I am a Londoner born and bred now residing in Ohio and married to an Ohioan. I read with fascination the advertisement in your April/May 2000 edition for the “Britain at War: 1939-1945″ tour. I would dearly love to take part in it but cannot. I would, however, like to draw your attention to an exhibit that you might suggest to your tour party as a worthwhile “extra.”

Located beneath London Bridge Station a few steps from the London Dungeon and a mere quarter mile from HMS Belfast, the “Britain at War” exhibition provides valuable insight into what the war was really like for the average man and woman in the street–such as my parents and grandparents–who had to live through those terrible months of the Blitz.

I, myself, did not come on the scene until four years after the war’s end, but I still remember its after-effects very clearly. I lived only a mile from the Surrey Commercial Docks, an important wartime target, on the south side of the Thames, and the most vivid memory of my childhood is of streets such as my own with houses missing. Corrugated iron fencing (used to close off these areas) was probably the most widely seen commodity in that part of London during the 1950s. I lived less than five minutes walk from my primary school but to get there I had to pass three lots and one block surrounded by this fencing.

As you can imagine, the people who lived through those months and years spoke little about the details although I learned much while growing up about things like community spirit and the camaraderie of the air-raid shelters. It was not until the “Britain at War” exhibit opened that I really learned, for example, what the meat ration looked like, what it felt like to sit in one of the government-issued Anderson shelters while bombers cruised overhead, and what it was like to walk through a just-bombed street.

The exhibit costs less than $10 and can, if necessary, be viewed in 30 minutes, although I would recommend lingering to get a taste of what the average Londoner had to live through. I would heartily encourage you to visit “Britain at War,” and I think that those who do will echo my fiancée’s words at the end: “My God! How did you guys survive?”

Graham Lee,
Perrysburg, Ohio

A FEW POLES, TOO

I was living with my parents and siblings in southern England during the outbreak of the Second World War in September, 1939. The Battle of Britain was fought over our heads and we counted the German bombers as they flew inexorably towards London. I joined the WAAF in 1941 and served my country until 1946.

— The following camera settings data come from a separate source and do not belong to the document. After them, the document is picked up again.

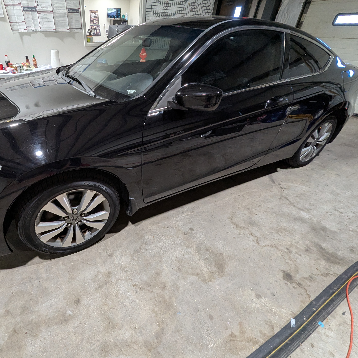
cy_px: 172
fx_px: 187
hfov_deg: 84.8
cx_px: 123
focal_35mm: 16
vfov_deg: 87.4
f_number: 2.2
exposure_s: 1/60
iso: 249
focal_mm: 1.95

One of the units I served in was stationed at the base of a Polish fighter squadron. These people, having lost their homeland, their families, and their loved ones nevertheless never gave up the fight. In various ways they found their way, first to France, and after Dunkirk, to England. The Polish Air Force squadrons were the largest Allied contingent, next to the RAF squadrons, and they fought gallantly and recklessly for their freedom and ours. Their war record is heroic and impeccable. Their reward was the sell-out of their country by the UK, US, and USSR.

Air Chief Marshall Sir Hugh Dowding said of the Polish squadrons and their unsurpassed gallantry, “I hesitate to say that the outcome of the battle would have been the same” without them. Surely it’s long past time to give credit where credit is due. We survivors of this horrendous war know to whom we owe a tremendous debt that can never be repaid.

Adam Lanoyski has written a well documented book titled The Forgotten Few: The Polish Air Force in the Second World War, and I would suggest that you buy it and read it.

Joyce Szwagiel,
Auburn, New York

BLOWING SMOKE

The ill fortune which dogs Shakespeare’s Macbeth (June/July 2000, page 57) seems in at least one instance to have gotten into Verdi’s version.